Plain-text engineering files -
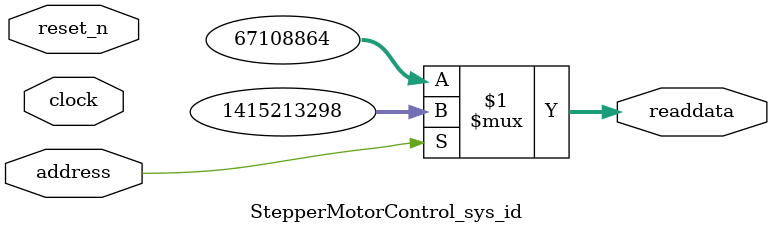
<source format=v>

`timescale 1ns / 1ps
// synthesis translate_on

// turn off superfluous verilog processor warnings 
// altera message_level Level1 
// altera message_off 10034 10035 10036 10037 10230 10240 10030 

module StepperMotorControl_sys_id (
               // inputs:
                address,
                clock,
                reset_n,

               // outputs:
                readdata
             )
;

  output  [ 31: 0] readdata;
  input            address;
  input            clock;
  input            reset_n;

  wire    [ 31: 0] readdata;
  //control_slave, which is an e_avalon_slave
  assign readdata = address ? 1415213298 : 67108864;

endmodule




</source>
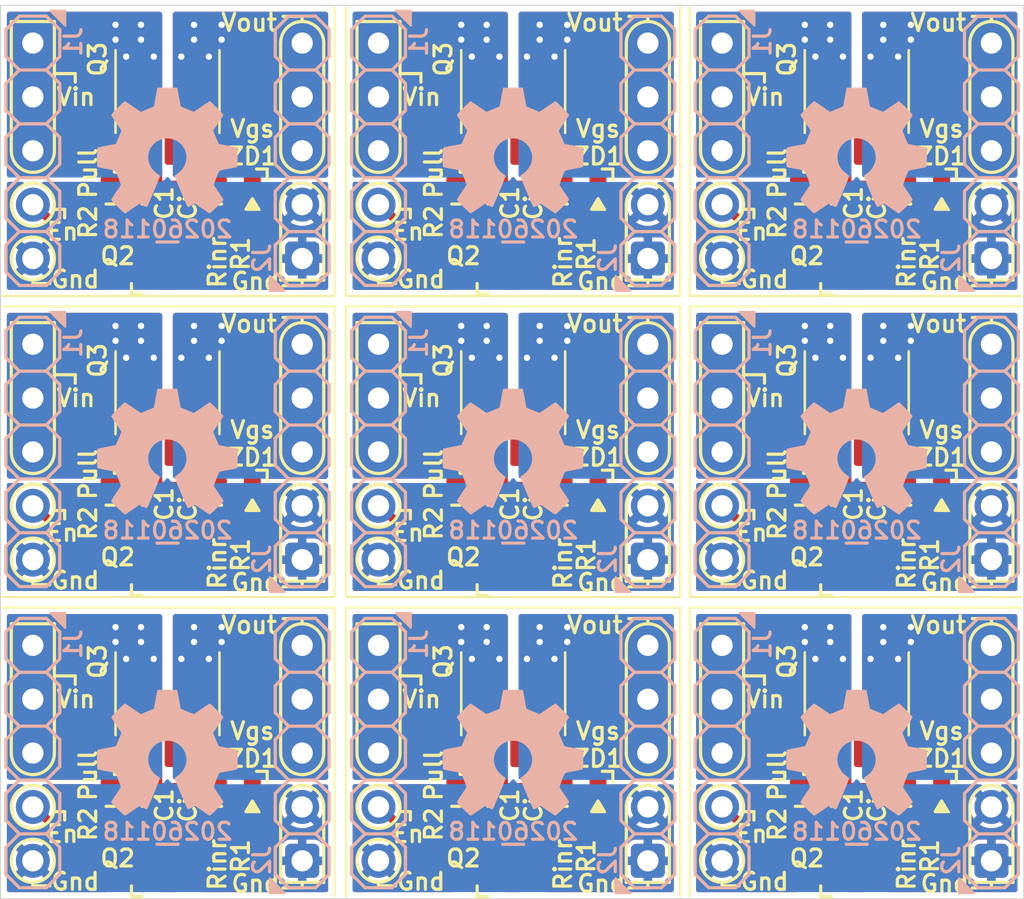
<source format=kicad_pcb>
(kicad_pcb
	(version 20241229)
	(generator "pcbnew")
	(generator_version "9.0")
	(general
		(thickness 1.67)
		(legacy_teardrops no)
	)
	(paper "A4")
	(layers
		(0 "F.Cu" mixed)
		(2 "B.Cu" mixed)
		(9 "F.Adhes" user "F.Adhesive")
		(11 "B.Adhes" user "B.Adhesive")
		(13 "F.Paste" user)
		(15 "B.Paste" user)
		(5 "F.SilkS" user "F.Silkscreen")
		(7 "B.SilkS" user "B.Silkscreen")
		(1 "F.Mask" user)
		(3 "B.Mask" user)
		(17 "Dwgs.User" user "User.Drawings")
		(19 "Cmts.User" user "User.Comments")
		(21 "Eco1.User" user "User.Eco1")
		(23 "Eco2.User" user "User.Eco2")
		(25 "Edge.Cuts" user)
		(27 "Margin" user)
		(31 "F.CrtYd" user "F.Courtyard")
		(29 "B.CrtYd" user "B.Courtyard")
		(35 "F.Fab" user)
		(33 "B.Fab" user)
		(39 "User.1" user)
		(41 "User.2" user)
		(43 "User.3" user)
		(45 "User.4" user)
		(47 "User.5" user)
		(49 "User.6" user)
		(51 "User.7" user)
		(53 "User.8" user)
		(55 "User.9" user)
	)
	(setup
		(stackup
			(layer "F.SilkS"
				(type "Top Silk Screen")
				(color "White")
				(material "Direct Printing")
			)
			(layer "F.Paste"
				(type "Top Solder Paste")
			)
			(layer "F.Mask"
				(type "Top Solder Mask")
				(color "Green")
				(thickness 0.025)
				(material "Liquid Ink")
				(epsilon_r 3.7)
				(loss_tangent 0.029)
			)
			(layer "F.Cu"
				(type "copper")
				(thickness 0.035)
			)
			(layer "dielectric 1"
				(type "core")
				(color "FR4 natural")
				(thickness 1.55)
				(material "FR4")
				(epsilon_r 4.6)
				(loss_tangent 0.035)
			)
			(layer "B.Cu"
				(type "copper")
				(thickness 0.035)
			)
			(layer "B.Mask"
				(type "Bottom Solder Mask")
				(color "Green")
				(thickness 0.025)
				(material "Liquid Ink")
				(epsilon_r 3.7)
				(loss_tangent 0.029)
			)
			(layer "B.Paste"
				(type "Bottom Solder Paste")
			)
			(layer "B.SilkS"
				(type "Bottom Silk Screen")
				(color "White")
				(material "Direct Printing")
			)
			(copper_finish "HAL lead-free")
			(dielectric_constraints no)
		)
		(pad_to_mask_clearance 0)
		(allow_soldermask_bridges_in_footprints no)
		(tenting front back)
		(pcbplotparams
			(layerselection 0x00000000_00000000_55555555_5755f5ff)
			(plot_on_all_layers_selection 0x00000000_00000000_00000000_00000000)
			(disableapertmacros no)
			(usegerberextensions no)
			(usegerberattributes yes)
			(usegerberadvancedattributes yes)
			(creategerberjobfile yes)
			(dashed_line_dash_ratio 12.000000)
			(dashed_line_gap_ratio 3.000000)
			(svgprecision 6)
			(plotframeref no)
			(mode 1)
			(useauxorigin no)
			(hpglpennumber 1)
			(hpglpenspeed 20)
			(hpglpendiameter 15.000000)
			(pdf_front_fp_property_popups yes)
			(pdf_back_fp_property_popups yes)
			(pdf_metadata yes)
			(pdf_single_document no)
			(dxfpolygonmode yes)
			(dxfimperialunits yes)
			(dxfusepcbnewfont yes)
			(psnegative no)
			(psa4output no)
			(plot_black_and_white yes)
			(sketchpadsonfab no)
			(plotpadnumbers no)
			(hidednponfab no)
			(sketchdnponfab yes)
			(crossoutdnponfab yes)
			(subtractmaskfromsilk no)
			(outputformat 1)
			(mirror no)
			(drillshape 1)
			(scaleselection 1)
			(outputdirectory "")
		)
	)
	(net 0 "")
	(net 1 "/VIN")
	(net 2 "/EN")
	(net 3 "/GND")
	(net 4 "/VOUT")
	(net 5 "Net-(Q2-D)")
	(net 6 "Net-(Q3-G1)")
	(net 7 "/Sources")
	(footprint "SquantorResistor:R_0603_hand" (layer "F.Cu") (at 41.474 29.368 -90))
	(footprint "SquantorIC:SOT23-3" (layer "F.Cu") (at 44.174 60.218 90))
	(footprint "SquantorCapacitor:C_0603" (layer "F.Cu") (at 26.524 43.568 -90))
	(footprint "SquantorIC:SOT23-3" (layer "F.Cu") (at 44.174 46.018 90))
	(footprint "SquantorResistor:R_0603_hand" (layer "F.Cu") (at 62.724 43.568 -90))
	(footprint "SquantorResistor:R_0603_hand" (layer "F.Cu") (at 30.224 29.368 -90))
	(footprint "SquantorIC:SOT23-3" (layer "F.Cu") (at 60.374 60.218 90))
	(footprint "SquantorResistor:R_0603_hand" (layer "F.Cu") (at 57.674 43.568 -90))
	(footprint "SquantorResistor:R_0603_hand" (layer "F.Cu") (at 41.474 57.768 -90))
	(footprint "SquantorResistor:R_0603_hand" (layer "F.Cu") (at 30.224 57.768 -90))
	(footprint "SquantorIC:SOT23-3" (layer "F.Cu") (at 27.874 31.818 90))
	(footprint "SquantorIC:SOT23-3" (layer "F.Cu") (at 27.874 46.018 90))
	(footprint "SquantorDiodes:SOD-323-nexperia-hand" (layer "F.Cu") (at 64.374 43.618 -90))
	(footprint "SquantorCapacitor:C_0603" (layer "F.Cu") (at 59.024 57.768 -90))
	(footprint "SquantorResistor:R_0603_hand" (layer "F.Cu") (at 41.474 43.568 -90))
	(footprint "SquantorResistor:R_0603_hand" (layer "F.Cu") (at 25.174 43.568 -90))
	(footprint "SquantorResistor:R_0603_hand" (layer "F.Cu") (at 46.524 57.768 -90))
	(footprint "SquantorDiodes:SOD-323-nexperia-hand" (layer "F.Cu") (at 31.874 57.818 -90))
	(footprint "SquantorCapacitor:C_0603" (layer "F.Cu") (at 42.824 43.568 -90))
	(footprint "SquantorIC:SOIC-8" (layer "F.Cu") (at 60.374 38.264 90))
	(footprint "SquantorDiodes:SOD-323-nexperia-hand" (layer "F.Cu") (at 64.374 57.818 -90))
	(footprint "SquantorResistor:R_0603_hand" (layer "F.Cu") (at 62.724 29.368 -90))
	(footprint "SquantorIC:SOIC-8" (layer "F.Cu") (at 44.174 52.464 90))
	(footprint "SquantorResistor:R_0603_hand" (layer "F.Cu") (at 57.674 29.368 -90))
	(footprint "SquantorIC:SOT23-3" (layer "F.Cu") (at 60.374 46.018 90))
	(footprint "SquantorIC:SOT23-3" (layer "F.Cu") (at 60.374 31.818 90))
	(footprint "SquantorDiodes:SOD-323-nexperia-hand" (layer "F.Cu") (at 48.174 29.418 -90))
	(footprint "SquantorIC:SOT23-3" (layer "F.Cu") (at 27.874 60.218 90))
	(footprint "SquantorDiodes:SOD-323-nexperia-hand" (layer "F.Cu") (at 48.174 57.818 -90))
	(footprint "SquantorResistor:R_0603_hand" (layer "F.Cu") (at 25.174 57.768 -90))
	(footprint "SquantorCapacitor:C_0603" (layer "F.Cu") (at 59.024 43.568 -90))
	(footprint "SquantorIC:SOIC-8" (layer "F.Cu") (at 27.874 38.264 90))
	(footprint "SquantorResistor:R_0603_hand" (layer "F.Cu") (at 62.724 57.768 -90))
	(footprint "SquantorCapacitor:C_0603" (layer "F.Cu") (at 42.824 29.368 -90))
	(footprint "SquantorCapacitor:C_0603" (layer "F.Cu") (at 26.524 29.368 -90))
	(footprint "SquantorIC:SOIC-8" (layer "F.Cu") (at 60.374 52.464 90))
	(footprint "SquantorDiodes:SOD-323-nexperia-hand" (layer "F.Cu") (at 31.874 43.618 -90))
	(footprint "SquantorIC:SOIC-8" (layer "F.Cu") (at 60.374 24.064 90))
	(footprint "SquantorCapacitor:C_0603" (layer "F.Cu") (at 59.024 29.368 -90))
	(footprint "SquantorIC:SOIC-8" (layer "F.Cu") (at 44.174 24.064 90))
	(footprint "SquantorResistor:R_0603_hand" (layer "F.Cu") (at 46.524 43.568 -90))
	(footprint "SquantorIC:SOT23-3" (layer "F.Cu") (at 44.174 31.818 90))
	(footprint "SquantorResistor:R_0603_hand" (layer "F.Cu") (at 46.524 29.368 -90))
	(footprint "SquantorDiodes:SOD-323-nexperia-hand" (layer "F.Cu") (at 48.174 43.618 -90))
	(footprint "SquantorIC:SOIC-8" (layer "F.Cu") (at 27.874 24.064 90))
	(footprint "SquantorIC:SOIC-8"
		(layer "F.Cu")
		(uuid "e8d9020c-bcfe-45df-9dff-7c3813140625")
		(at 27.874 52.464 90)
		(property "Reference" "Q3"
			(at 1.524 -3.3 90)
			(layer "F.SilkS")
			(uuid "476bb173-df05-41b5-b5a6-4fd9a28036f7")
			(effects
				(font
					(size 0.8 0.8)
					(thickness 0.15)
				)
			)
		)
		(property "Value" "Q_PMOS_DUAL"
			(at 0 3.5 90)
			(layer "F.Fab")
			(uuid "e141834e-4706-44ff-a258-a4bb5a7387b6")
			(effects
				(font
					(size 0.8 0.8)
					(thickness 0.15)
				)
			)
		)
		(property "Datasheet" ""
			(at 0 0 90)
			(layer "F.Fab")
			(hide yes)
			(uuid "ded0a640-256c-416a-a906-42d41eeef80f")
			(effects
				(font
					(size 1.27 1.27)
					(thickness 0.15)
				)
			)
		)
		(property "Description" "Transistor P-MOSFET with substrate d
... [692848 chars truncated]
</source>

Exercise details - Only the lines containing "SquantorCapacitor" are needed; copy each of them from the data.

Answer area -
	(footprint "SquantorCapacitor:C_0603" (layer "F.Cu") (at 26.524 43.568 -90))
	(footprint "SquantorCapacitor:C_0603" (layer "F.Cu") (at 59.024 57.768 -90))
	(footprint "SquantorCapacitor:C_0603" (layer "F.Cu") (at 42.824 43.568 -90))
	(footprint "SquantorCapacitor:C_0603" (layer "F.Cu") (at 59.024 43.568 -90))
	(footprint "SquantorCapacitor:C_0603" (layer "F.Cu") (at 42.824 29.368 -90))
	(footprint "SquantorCapacitor:C_0603" (layer "F.Cu") (at 26.524 29.368 -90))
	(footprint "SquantorCapacitor:C_0603" (layer "F.Cu") (at 59.024 29.368 -90))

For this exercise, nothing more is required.